Search code examples
rnames

Changing column names then converting all negative values to NA


Hi I am trying to change all my column names to different names and then convert all my column vectors which hold negative values to NA. I got the second part right but for some reason I am unable to properly change the column names to different names. This is my code; note that mscr is the csv with the column names I wish to change; I just rename it to df2. Thank you for your time and help.

df2 <- mscr %>%
  rename(
    caseid = R0000100,
    children2000 = R6389600
    )

df2 <- mscr
df2[df2 < 0] <- NA

Solution

  • I might be misunderstanding, but I think what you're doing is renaming the columns (successfully), and then over-writing the newly-renamed data with the original. That is,

    df2 <- mscr %>% rename(...)
    

    is correct, and the names should then be changed. The moment you then do

    df2 <- msvr
    

    before you then replace non-positive values, you revert any changes you made.

    rename (and just about every "verb" function in dplyr and many in R) operates solely in a functional manner, which means the input data is completely unchanged.

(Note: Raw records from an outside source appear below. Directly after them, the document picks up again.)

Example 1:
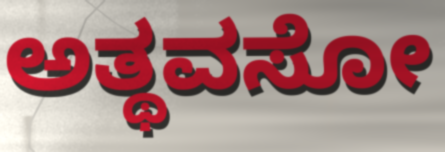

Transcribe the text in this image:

ಅತ್ಥವಸೋ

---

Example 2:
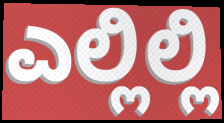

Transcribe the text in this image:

ಎಲ್ಲಿಲ್ಲಿ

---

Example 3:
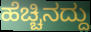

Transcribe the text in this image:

ಹೆಚ್ಚಿನದ್ದು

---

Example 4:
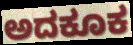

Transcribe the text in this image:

ಅದಕೂಕ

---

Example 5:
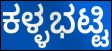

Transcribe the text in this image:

ಕಳ್ಳಭಟ್ಟಿ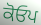
ਕੋਓਪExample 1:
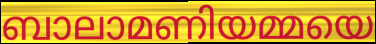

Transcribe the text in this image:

ബാലാമണിയമ്മയെ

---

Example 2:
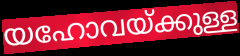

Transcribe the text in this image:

യഹോവയ്ക്കുള്ള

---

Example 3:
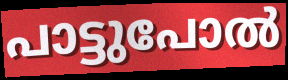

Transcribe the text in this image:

പാട്ടുപോൽ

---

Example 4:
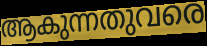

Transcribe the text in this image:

ആകുന്നതുവരെ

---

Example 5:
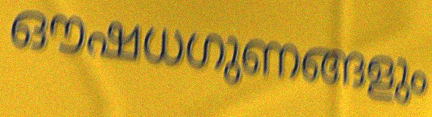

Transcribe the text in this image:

ഔഷധഗുണങ്ങളുംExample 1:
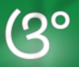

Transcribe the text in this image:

ଓଂ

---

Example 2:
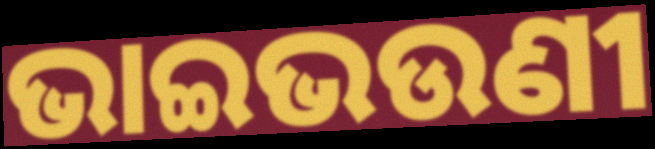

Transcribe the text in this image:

ଭାଇଭଉଣୀ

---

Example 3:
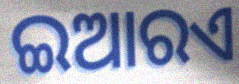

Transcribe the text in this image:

ଇଆରଏ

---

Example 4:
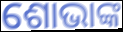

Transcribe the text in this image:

ଶୋଭାଙ୍କ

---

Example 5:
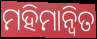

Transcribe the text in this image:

ମହିମାନ୍ଵିତ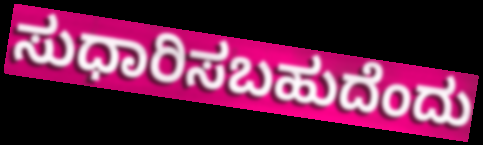
ಸುಧಾರಿಸಬಹುದೆಂದು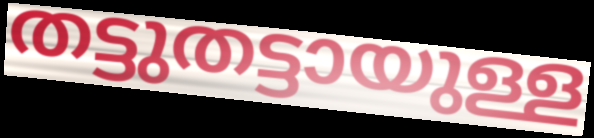
തട്ടുതട്ടായുള്ള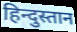
हिन्दुस्तान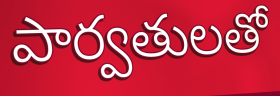
పార్వతులతో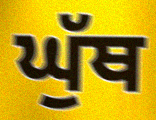
ਘੁੱਥ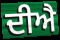
ਦੀਐ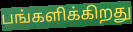
பங்களிக்கிறது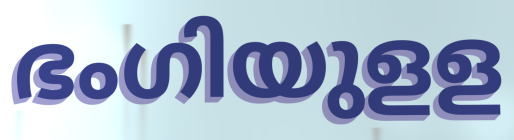
ഭംഗിയുളള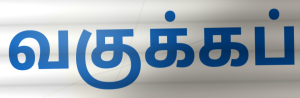
வகுக்கப்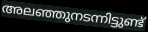
അലഞ്ഞുനടന്നിട്ടുണ്ട്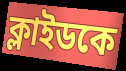
ক্লাইডকে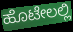
ಹೊಟೇಲಲ್ಲಿ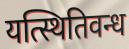
यत्स्थितिवन्ध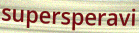
supersperavi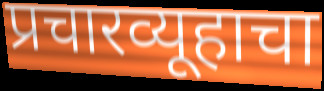
प्रचारव्यूहाचाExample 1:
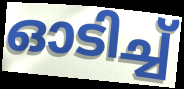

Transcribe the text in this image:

ഓടിച്ച്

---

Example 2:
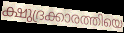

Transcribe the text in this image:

ക്ഷുദ്രക്കാരത്തിയെ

If it were changed in-place, this would be "side effect", and antithetic to the "normal/idiomatic way" to do things in R.

    Try this:

    library(dplyr)
    df2 <- mscr %>%
      rename(
        caseid = R0000100,
        children2000 = R6389600
      ) %>% 
      mutate(across(everything(), ~ if_else(. < 0, .[NA], .)))
    

    One would normally want to use just NA, but since NA is technically a logical class, and I'm inferring that your data is numeric or integer, we need to get the right class. One option is to do this step individually for numeric and then integer columns, for which we would use NA_real_ and NA_integer_, respectively. However, .[NA] in this case will give the NA classed the same as the original column data.